A. Expression of exogenous Arp2 in Arp2-siRNA treated CEFs. Western blotting shows expression of siRNA-resistant rescue localizing Arp2 (HA-tagged, right lane) in comparison to localizing wild-type Arp2 (also HA-tagged, not resistant to Arp2-siRNA, left lane). B & C. Expression of exogenous Arp2 proteins in CEFs transfected with localizing Arp2 (B) or mis-localizing Arp2 (C) rescue construct. Note that to better show the localization of the exogenous Arp2 protein, these cells were fixed at 16 hours after transfection. HA-tagged exogenous Arp2 proteins were detected with immunofluorescence staining (green). Arrow points to protrusion-localized protein whereas arrow head points to perinuclearly localized protein. Scale bar: 10 μm.
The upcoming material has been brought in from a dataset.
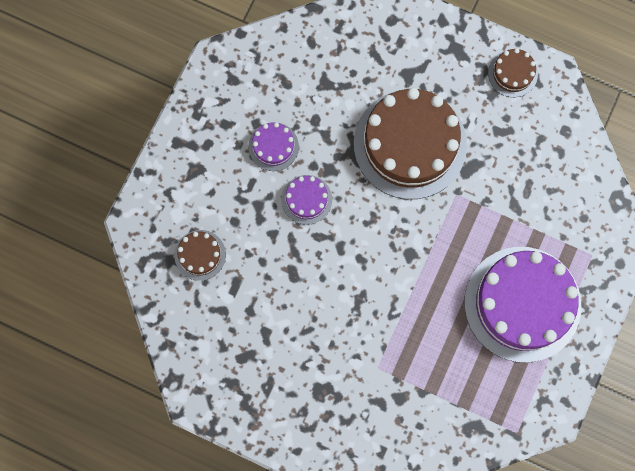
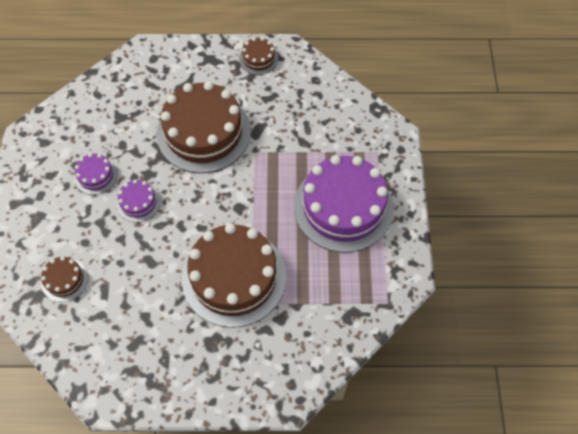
camera: 25 degrees left, 15 degrees down
(372, 331) = (234, 277): none -> brown cake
D. Protein and mRNA levels in Arp2-rescue cells detected by Western blotting and RT-PCR, respectively. 1. localizing rescue, 2. mis-localizing rescue. * exogenous Dia1 (fused with GFP or mCherry). Bottom panel shows exogenous HA-Arp2 mRNA (20 cycles of PCR). E–G. Montage of still images of representative Arp2-KD cell rescued with localizing Arp2 (E), localizing Arp2 plus Dia1 (F) and mis-localizing Arp2 (G) (also see corresponding supplementary movies 46). H–K, quantitative comparison of single cell migration parameters (see Materials and Methods for details). Results of analysis of 2-hour time-lapse movies of Arp2-KD cells rescued with 1. localizing (44 cells), 2. localizing plus Dia1 (58 cells) or 3. mis-localizing (36 cells) from three independent experiments. Similar to Figure 2, L–N show cell migration tracks of all the analyzed cells in H–K and tracks highlighted in red represent cells with directionality value < 0.5. Note that for live cell migration experiments, mCherry replaced GFP in the rescue plasmids as marker for the transfected cells.